Don’t get me started on the psychosexual undertones in Judith Kerr’s The Tiger Who Came To Tea!
N is for Pablo Neruda
from I’m Explaining A Few Things
You are going to ask: and where are the lilacs?
and the poppy-petalled metaphysics?
and the rain repeatedly spattering
its words and drilling them full
of apertures and birds?
I’ll tell you all the news.
I lived in a suburb,
a suburb of Madrid, with bells,
and clocks, and trees.
[…full poem here…]
And you’ll ask: why doesn’t his poetry
speak of dreams and leaves
and the great volcanoes of his native land?
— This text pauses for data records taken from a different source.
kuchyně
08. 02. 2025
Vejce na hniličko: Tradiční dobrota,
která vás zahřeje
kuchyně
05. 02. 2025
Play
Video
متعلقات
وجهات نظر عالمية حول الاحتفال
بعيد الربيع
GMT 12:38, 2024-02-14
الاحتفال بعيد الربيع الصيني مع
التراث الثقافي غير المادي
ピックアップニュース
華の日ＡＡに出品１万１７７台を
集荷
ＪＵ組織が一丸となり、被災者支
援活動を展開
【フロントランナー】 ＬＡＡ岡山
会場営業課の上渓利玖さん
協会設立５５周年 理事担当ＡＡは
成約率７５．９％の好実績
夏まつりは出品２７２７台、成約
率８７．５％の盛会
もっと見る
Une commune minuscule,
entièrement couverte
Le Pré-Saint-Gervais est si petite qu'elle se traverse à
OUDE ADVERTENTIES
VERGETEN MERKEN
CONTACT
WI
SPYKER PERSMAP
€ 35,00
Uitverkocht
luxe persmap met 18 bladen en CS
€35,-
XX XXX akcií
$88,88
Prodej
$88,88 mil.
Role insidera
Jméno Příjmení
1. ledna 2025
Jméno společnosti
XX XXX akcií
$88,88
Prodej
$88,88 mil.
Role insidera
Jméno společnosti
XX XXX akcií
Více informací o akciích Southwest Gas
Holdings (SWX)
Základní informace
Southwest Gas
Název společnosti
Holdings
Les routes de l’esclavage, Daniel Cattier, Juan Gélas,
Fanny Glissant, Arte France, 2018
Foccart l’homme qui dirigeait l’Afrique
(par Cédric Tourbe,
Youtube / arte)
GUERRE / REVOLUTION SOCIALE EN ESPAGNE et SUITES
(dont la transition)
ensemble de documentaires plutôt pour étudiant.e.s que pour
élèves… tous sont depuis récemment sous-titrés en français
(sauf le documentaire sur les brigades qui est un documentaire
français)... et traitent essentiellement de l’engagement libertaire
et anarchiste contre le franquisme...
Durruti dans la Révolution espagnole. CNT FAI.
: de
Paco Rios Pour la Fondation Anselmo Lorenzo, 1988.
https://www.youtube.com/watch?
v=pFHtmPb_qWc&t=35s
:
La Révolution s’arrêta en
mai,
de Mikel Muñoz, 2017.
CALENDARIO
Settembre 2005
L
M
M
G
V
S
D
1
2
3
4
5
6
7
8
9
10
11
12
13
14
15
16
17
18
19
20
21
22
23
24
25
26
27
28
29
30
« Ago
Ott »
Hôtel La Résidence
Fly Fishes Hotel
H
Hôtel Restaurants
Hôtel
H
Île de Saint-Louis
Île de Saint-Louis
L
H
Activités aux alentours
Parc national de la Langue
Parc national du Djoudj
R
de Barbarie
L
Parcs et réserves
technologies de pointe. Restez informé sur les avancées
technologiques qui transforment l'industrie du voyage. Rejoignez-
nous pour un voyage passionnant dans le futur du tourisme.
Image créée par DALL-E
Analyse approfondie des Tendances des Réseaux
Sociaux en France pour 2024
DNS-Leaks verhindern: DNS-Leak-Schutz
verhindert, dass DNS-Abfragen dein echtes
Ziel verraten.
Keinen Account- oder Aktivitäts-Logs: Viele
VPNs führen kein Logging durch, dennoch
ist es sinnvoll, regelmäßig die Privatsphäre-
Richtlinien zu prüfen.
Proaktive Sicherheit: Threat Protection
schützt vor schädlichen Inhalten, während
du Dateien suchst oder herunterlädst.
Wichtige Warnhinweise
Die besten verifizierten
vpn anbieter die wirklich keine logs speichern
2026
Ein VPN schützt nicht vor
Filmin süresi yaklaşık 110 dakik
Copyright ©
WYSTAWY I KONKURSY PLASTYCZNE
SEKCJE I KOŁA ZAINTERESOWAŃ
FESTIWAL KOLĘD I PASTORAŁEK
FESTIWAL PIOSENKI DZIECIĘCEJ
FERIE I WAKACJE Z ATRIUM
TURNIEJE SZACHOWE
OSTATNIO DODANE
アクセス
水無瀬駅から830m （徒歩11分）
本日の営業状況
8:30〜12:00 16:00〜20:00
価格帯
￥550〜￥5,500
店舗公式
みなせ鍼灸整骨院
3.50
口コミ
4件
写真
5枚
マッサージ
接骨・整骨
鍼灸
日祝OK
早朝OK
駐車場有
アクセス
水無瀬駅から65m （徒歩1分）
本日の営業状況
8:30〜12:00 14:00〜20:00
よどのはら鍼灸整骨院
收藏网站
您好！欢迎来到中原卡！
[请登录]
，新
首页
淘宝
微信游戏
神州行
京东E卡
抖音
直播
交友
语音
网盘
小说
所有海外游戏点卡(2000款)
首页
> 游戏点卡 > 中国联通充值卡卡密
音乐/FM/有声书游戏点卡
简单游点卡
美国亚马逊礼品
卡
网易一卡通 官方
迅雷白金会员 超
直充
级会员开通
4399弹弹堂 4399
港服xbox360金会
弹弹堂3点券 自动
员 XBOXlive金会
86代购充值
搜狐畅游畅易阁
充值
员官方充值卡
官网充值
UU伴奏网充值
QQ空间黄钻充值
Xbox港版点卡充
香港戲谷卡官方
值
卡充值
Come and see the blood in the streets.
Come and see
The blood in the streets.
Come and see the blood
In the streets!
O is for Osiris
Because when you’re in the world of words and stories and ideas about words and stories, you sometimes need a purgative, a palate-cleanser, and joining in the chorus of this funk monster should do the trick:
P is for Periphery
What’s everybody looking at? That’s not where your story is.
Q is for Quite
Or fairly, a number of, several, a few…
The trouble with omniscient narrators is that they think they know it all. No, actually, we think they know it all, we depend on that – it’s what we trade our hard-earned suspension of disbelief for. So when the narrative tells us that a place is “quite far away” or that there were “a few” people in the bar, there’s got to be a pretty good reason why we’re not being told the precise distance or number of customers. There was a pretty good reason for me using “pretty” to modify good in that last sentence – two, in fact: one, because it gives the tone of the blog the sense of motivational speaker urgency that seems to go down well; and two, because it sets off a little Larry David in my head, saying “Pret-tay, pret-tay, pret-tay good!” and that makes me smile. All these weak adjectives have their place, of course, when you need an adjective to express a personal attitude towards a quality or quantity being described, but if you want to give your reader information, and you want them to pay attention to that information, then if it’s quite important that it’s quite accurate, you’re diminishing your intended impact.
R is for Rainy Day In The Park
Bruce Robinson’s 1987 film, Withnail and I, ends with this, the moment Richard E. Grant will carry with him as evidence when he’s claiming a comfortable seat with which to see out the afterlife. Forget everything you know and have ever quoted from this film. Go to that park, stand in that rain, see that man with the umbrella, hear him shouting, and then listen to what he’s saying – your story starts where this one stops.